* REQUIREMENT: Every record should be written out exactly, with the pictures left out.

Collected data
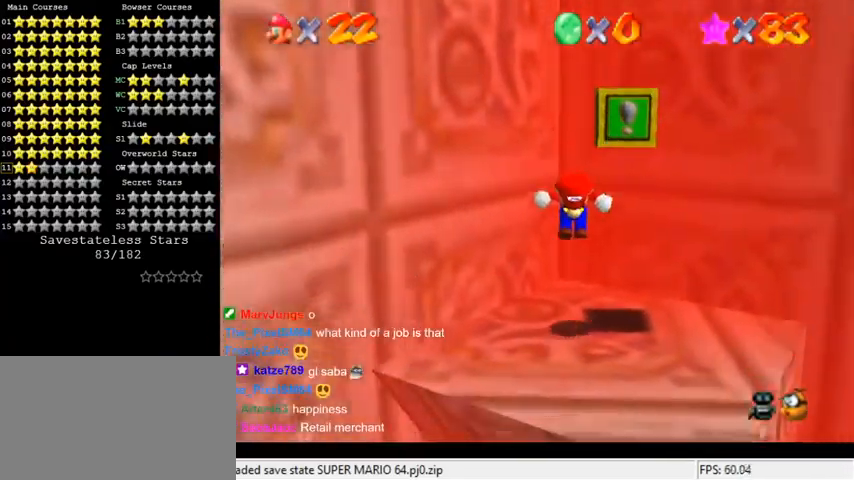
{"keys": ["ctrl", "left", "shift"], "events": [[167, "shift", "down"], [300, "right", "up"], [367, "ctrl", "down"], [400, "left", "down"]]}
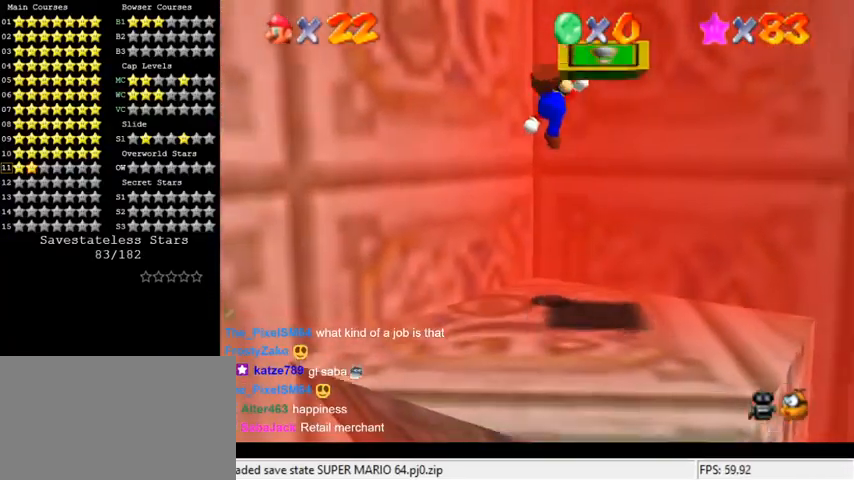
{"keys": ["down"], "events": [[33, "ctrl", "up"], [67, "left", "up"], [67, "shift", "up"], [200, "right", "down"], [333, "down", "down"], [333, "right", "up"]]}
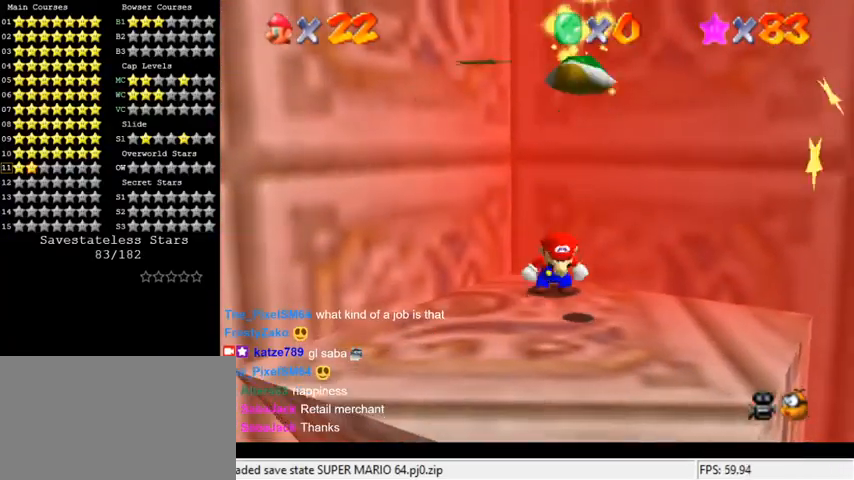
{"keys": ["down"], "events": []}
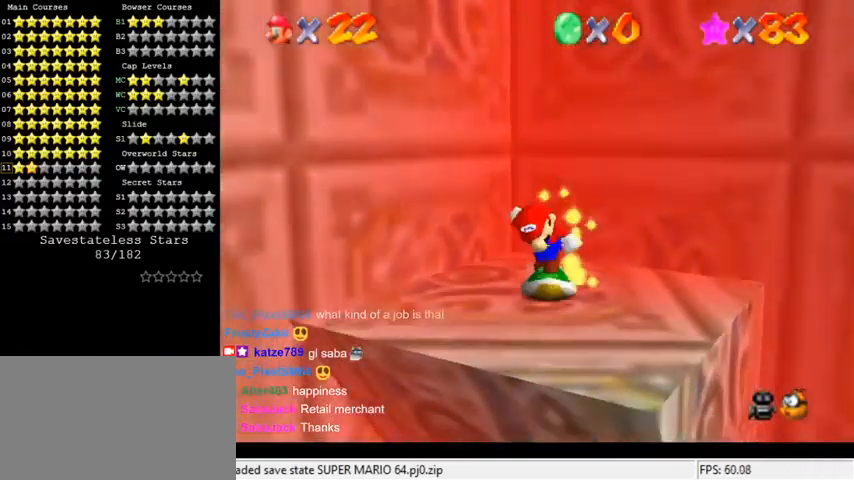
{"keys": ["a", "down"], "events": [[267, "shift", "down"], [367, "shift", "up"], [433, "a", "down"]]}
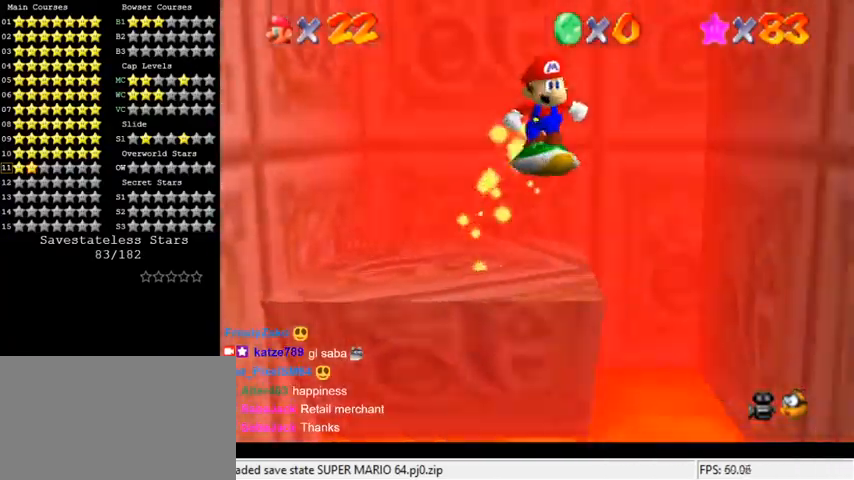
{"keys": ["down", "right"], "events": [[33, "a", "up"], [133, "a", "down"], [267, "a", "up"], [267, "right", "down"]]}
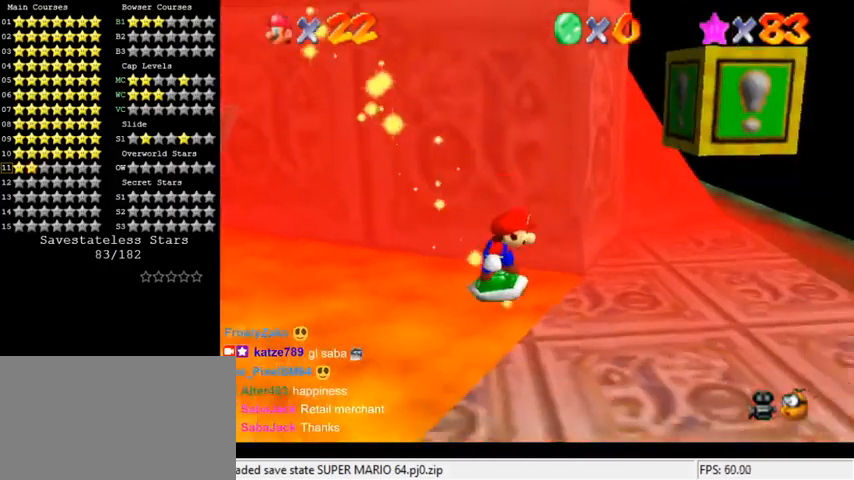
{"keys": ["right"], "events": [[133, "down", "up"], [400, "up", "down"], [500, "up", "up"]]}
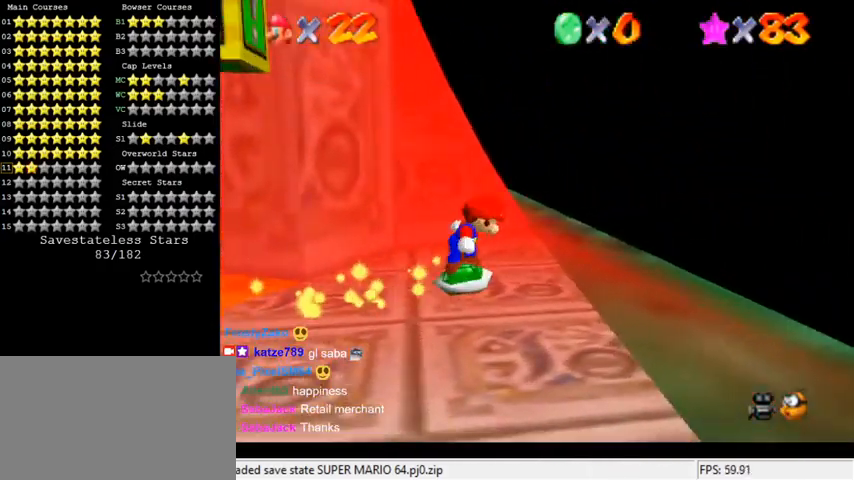
{"keys": ["right", "up"], "events": [[133, "up", "down"], [233, "d", "down"], [400, "d", "up"]]}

* YOUR SOLUTION:
{"keys": ["ctrl", "left", "shift"], "events": [[167, "shift", "down"], [300, "right", "up"], [367, "ctrl", "down"], [400, "left", "down"]]}
{"keys": ["down"], "events": [[33, "ctrl", "up"], [67, "left", "up"], [67, "shift", "up"], [200, "right", "down"], [333, "down", "down"], [333, "right", "up"]]}
{"keys": ["down"], "events": []}
{"keys": ["a", "down"], "events": [[267, "shift", "down"], [367, "shift", "up"], [433, "a", "down"]]}
{"keys": ["down", "right"], "events": [[33, "a", "up"], [133, "a", "down"], [267, "a", "up"], [267, "right", "down"]]}
{"keys": ["right"], "events": [[133, "down", "up"], [400, "up", "down"], [500, "up", "up"]]}
{"keys": ["right", "up"], "events": [[133, "up", "down"], [233, "d", "down"], [400, "d", "up"]]}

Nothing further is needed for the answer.